By the time I run into the cafeteria my daughter is halfway through the lunch she was supposed to eat before the day’s drama took place. She’s tearstained, but so is her mother. She’s delighted to see a cold burger, soggy fries and a watery lemonade. Instead of focusing on her drama, we spend the remaining lunchtime talking about mine. Her friends listen to my story on the edge of their seats because my daughter’s friends have parents who would never in a million years run out of gas. I have a feeling that night, several kids told my story while their parents shook their heads and said, “Those Arndts!”
So I drive back to the gas station to retrieve my gas container and find the owner and his Pom. He seems oddly excited to see me, and runs around the counter to present the gas can to me. He’s taken extreme care to seal it up with about 46 rubber bands and a Ziplock bag, and put the entire thing in a trash bag for safekeeping. He smiles proudly.
“Oh, you know what?” I ask, a completely different version of the woman he met an hour earlier. “Why don’t you keep it? When the next person runs out of gas they can borrow it from you.”
This does not bode well with The Vietnamese Savior.
“No! You take it! You pay for it already. It yours!” He’s disappointed.
I spend some time convincing him that this is good for The Universe. I draw a large picture of The Universe with my hands to help ease the language barrier. I explain that because I needed something and because he was so nice to help me, I would love to help the next person. Somehow I convince him despite his objections. After all, he’d worked pretty hard on that rubberbanding.
I promise that I will return to buy gas from my savior again (the old fashioned way), and also promise to pray for him and his family. I have NO idea what possessed me to say that. It’s not my style to tell someone I’m going to pray for them, but at the time, it felt fitting. And when I retold the story to the family while we were driving to dinner that night, I said a prayer out loud for my savior, his family, and the Pom.

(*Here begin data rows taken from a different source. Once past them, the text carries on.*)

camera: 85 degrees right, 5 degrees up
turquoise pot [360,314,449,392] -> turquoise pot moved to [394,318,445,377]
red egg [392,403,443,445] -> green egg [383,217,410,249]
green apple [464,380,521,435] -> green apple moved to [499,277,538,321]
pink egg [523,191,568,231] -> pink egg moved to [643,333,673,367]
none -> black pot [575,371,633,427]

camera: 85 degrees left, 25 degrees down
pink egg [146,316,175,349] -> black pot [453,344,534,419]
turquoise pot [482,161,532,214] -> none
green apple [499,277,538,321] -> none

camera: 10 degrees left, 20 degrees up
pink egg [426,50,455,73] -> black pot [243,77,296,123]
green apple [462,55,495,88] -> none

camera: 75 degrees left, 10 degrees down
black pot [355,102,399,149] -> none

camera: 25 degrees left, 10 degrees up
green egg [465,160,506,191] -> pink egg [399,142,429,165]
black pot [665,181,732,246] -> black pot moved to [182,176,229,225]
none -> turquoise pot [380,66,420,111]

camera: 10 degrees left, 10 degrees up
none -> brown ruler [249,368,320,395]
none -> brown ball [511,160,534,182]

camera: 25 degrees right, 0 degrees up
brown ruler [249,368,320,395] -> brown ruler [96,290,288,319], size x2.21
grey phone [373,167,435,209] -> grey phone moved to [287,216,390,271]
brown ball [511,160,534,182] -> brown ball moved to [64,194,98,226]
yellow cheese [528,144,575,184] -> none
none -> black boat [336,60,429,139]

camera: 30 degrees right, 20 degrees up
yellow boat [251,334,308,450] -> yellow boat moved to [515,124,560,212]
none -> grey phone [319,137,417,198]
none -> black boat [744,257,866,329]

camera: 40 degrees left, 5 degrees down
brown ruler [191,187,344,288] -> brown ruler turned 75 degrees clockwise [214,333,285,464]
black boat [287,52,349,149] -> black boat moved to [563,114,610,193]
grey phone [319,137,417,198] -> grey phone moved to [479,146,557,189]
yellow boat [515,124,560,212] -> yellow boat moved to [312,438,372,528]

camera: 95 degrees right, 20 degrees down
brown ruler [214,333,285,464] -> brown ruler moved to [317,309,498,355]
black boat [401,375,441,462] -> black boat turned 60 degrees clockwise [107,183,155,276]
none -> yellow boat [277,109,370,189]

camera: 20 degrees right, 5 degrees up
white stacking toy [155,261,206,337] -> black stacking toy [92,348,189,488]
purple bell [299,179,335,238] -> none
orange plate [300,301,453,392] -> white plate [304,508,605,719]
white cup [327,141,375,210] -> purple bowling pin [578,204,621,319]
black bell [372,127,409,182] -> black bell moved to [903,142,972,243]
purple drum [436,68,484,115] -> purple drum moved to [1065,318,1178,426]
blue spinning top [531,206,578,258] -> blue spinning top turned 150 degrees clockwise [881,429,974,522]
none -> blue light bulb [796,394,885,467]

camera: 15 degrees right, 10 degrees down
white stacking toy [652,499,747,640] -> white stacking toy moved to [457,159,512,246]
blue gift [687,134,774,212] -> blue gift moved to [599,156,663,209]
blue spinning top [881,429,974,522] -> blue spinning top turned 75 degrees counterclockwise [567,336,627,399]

Two days later I’m in the grocery store with my daughter. We’re sharing the cart-pushing duty and speeding through the meat department when suddenly I see an oddly familiar face. The Vietnamese Savior!
“Oh my goodness! It’s you!” I scream. “Get over here!” And with that, I hug him a little too closely for someone with whom I’ve only spent 3 minutes and 37 seconds. He hugs back. We stand there smiling and laughing, and I introduce my daughter and learn his name is Mr. Tran.
“You okay now? I was worried about you!”
I explain to him that I wouldn’t have been okay without his help. As we wave goodbye, I tell Mr. Tran that I prayed for him, and he smiles and nods, probably because he thinks I’m saying that I paid for him, but whatever — it’s the thought that counts.
Later that day my husband pointed out that my search for a Little Man isn’t really necessary, because little men arrive to help me out all the time. The gas incident alone resulted in three separate strangers helping me out, expecting nothing in return. And while I can’t promise I won’t ever run out of gas again, or lock my keys in my car, or do something else embarrassingly blonde, I can promise this: if you find me in a pinch and you help me, I’ll dial up Jesus (or Mr. Tran), and say a little prayer for you.